That aside, she loved Naru. She was angry and insulted and hurt by him, but she would never hate him. Wasn't this the essence of loving someone? And now, Naru wanted her to come back - all of her friends did. Even if Naru didn't accept her feelings, for him to go to such lengths to save her meant something too.

Mai turned towards her friends, but stopped to look over her shoulder at Asagiri Sanae. "I don't hate him. I could never hate him, even though he hurt me!" she exclaimed.

That's right. That was what was wrong with what Asagiri Sanae told her before. Even in the spiritual world, there were still emotions. And Asagiri Sanae was surrounded by the darkness of her grudge and hate. Mai never wanted to become such a thing. To hate and be hated for all eternity… it was sad.

~*~*~*~*~

Hara-san gasped suddenly. "Mai is looking at us!" she said excitedly, wiping her wet face clumsily with a handkerchief John held out for her. "Mai! Please come back!"

Noll's hand tightened on Mai's.

"Mai!"

~*~*~*~*~

Mai turned to face Asagiri Sanae head on. "I love Naru. It doesn't matter what he does, I will always love him. Aren't you the same?" she asked the spirit.

Asagiri Sanae's pretty face distorted with an ugly expression. "How can I be the same!? I was betrayed by my sister and my husband-to-be! I can feel nothing but hatred!" she cried, the darkness around her thickening.

"You were betrayed, I know," Mai said, folding her palms over her heart. Seeing that vision broke her heart, especially knowing how much Asagiri Sanae loved the man she was supposed to marry. "But you also loved him, didn't you? And if he would have asked, you would have forgiven him for all the wrongs he had done to you," Mai stated. She remembered the vulnerable expression she had seen on the spirit's face just after the vision ended. She was sad beyond recovery, but her love for the undeserving Ichinomiya-sama ran as deeply as her sorrow and shone in her eyes still.

"I would never do such a thing!" Asagiri Sanae shrieked, cruel and nearly insane in her vehemence. "I have no love in me remaining to allow me to forgive him!"

"I don't believe that. And furthermore, you have spent so long hating, and have caused so much harm… you can continue doing so for another hundred generations and still not be happy. All you would feel is hatred and sadness, and you will cause others sadness and make others hate you… what good would that do!?" Mai cried passionately.

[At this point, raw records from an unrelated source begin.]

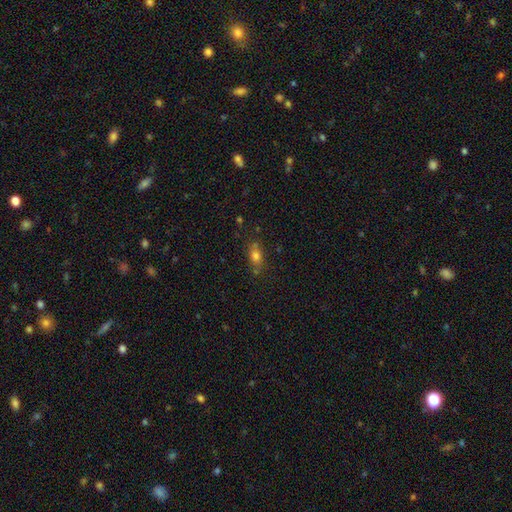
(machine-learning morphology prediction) A smooth galaxy with no disk features (75%) that is in between round and cigar-shaped (69%). Merging: none (69%).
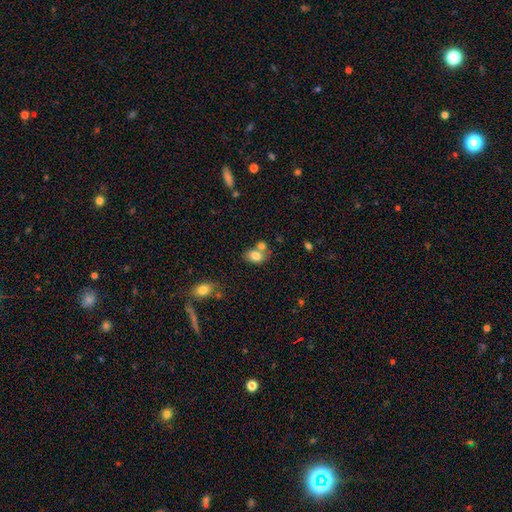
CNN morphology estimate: A smooth galaxy with no disk features (80%) that is in between round and cigar-shaped (72%). Merging: none (46%).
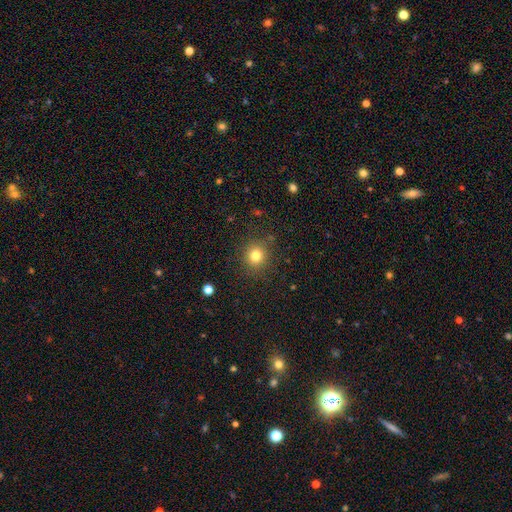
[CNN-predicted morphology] A smooth galaxy with no disk features (80%) that is round (90%).

Vote fractions:
- Smooth or featured? smooth: 80% / star or artifact: 13% / featured or disk: 7%
- How rounded? round: 90% / in between: 9% / cigar-shaped: 1%
- Merging? none: 87% / minor disturbance: 8% / major disturbance: 3% / merger: 2%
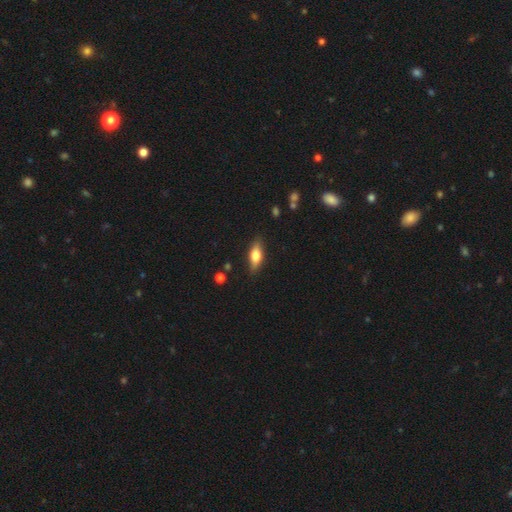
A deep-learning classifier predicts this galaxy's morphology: smooth_or_featured: smooth (p=0.68) [alt: featured or disk p=0.25]
how_rounded: in between (p=0.71) [alt: cigar-shaped p=0.25]
merging: none (p=0.82) [alt: minor disturbance p=0.13]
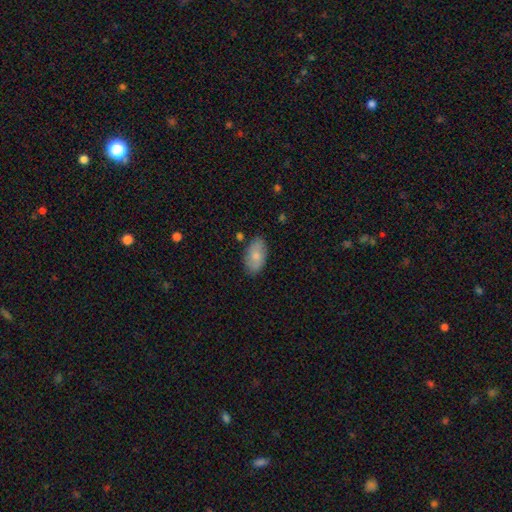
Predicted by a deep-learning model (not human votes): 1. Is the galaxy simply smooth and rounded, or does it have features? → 77% smooth, 16% featured or disk, 6% star or artifact.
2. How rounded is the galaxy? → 94% in between, 4% round, 2% cigar-shaped.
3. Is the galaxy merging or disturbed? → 80% none, 15% minor disturbance, 3% major disturbance, 2% merger.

"You said that what you have gone through left you unable to feel anything but hatred, but how are you different!? You made so many women feel the same, separating them from the people they loved… if you know how painful it is to feel this way, why would you make them go through it as well? You were hurt when your sister, whom you loved, said that she hated you, but if you continue the way you are now you'll be hated by everyone. And that's… its just sad!" Mai was short of breath by the end of her heartfelt speech, her hand fisted against her side and her eyes staring solemnly at Asagiri Sanae.

"I… I would never be a part of that!" Mai declared finally, defiantly.

Before she turned her back on the spirit, she could see endless sorrow and pain in her eyes again.

~*~*~*~*~

_Day 5, night. _

Mai felt someone's arms around her, and someone holding her hand. She was cold and her head hurt, but there was a warm body cradling her and a gentle hand stroking her hair. She took a deep breath and opened her eyes, looking straight up at Ayako.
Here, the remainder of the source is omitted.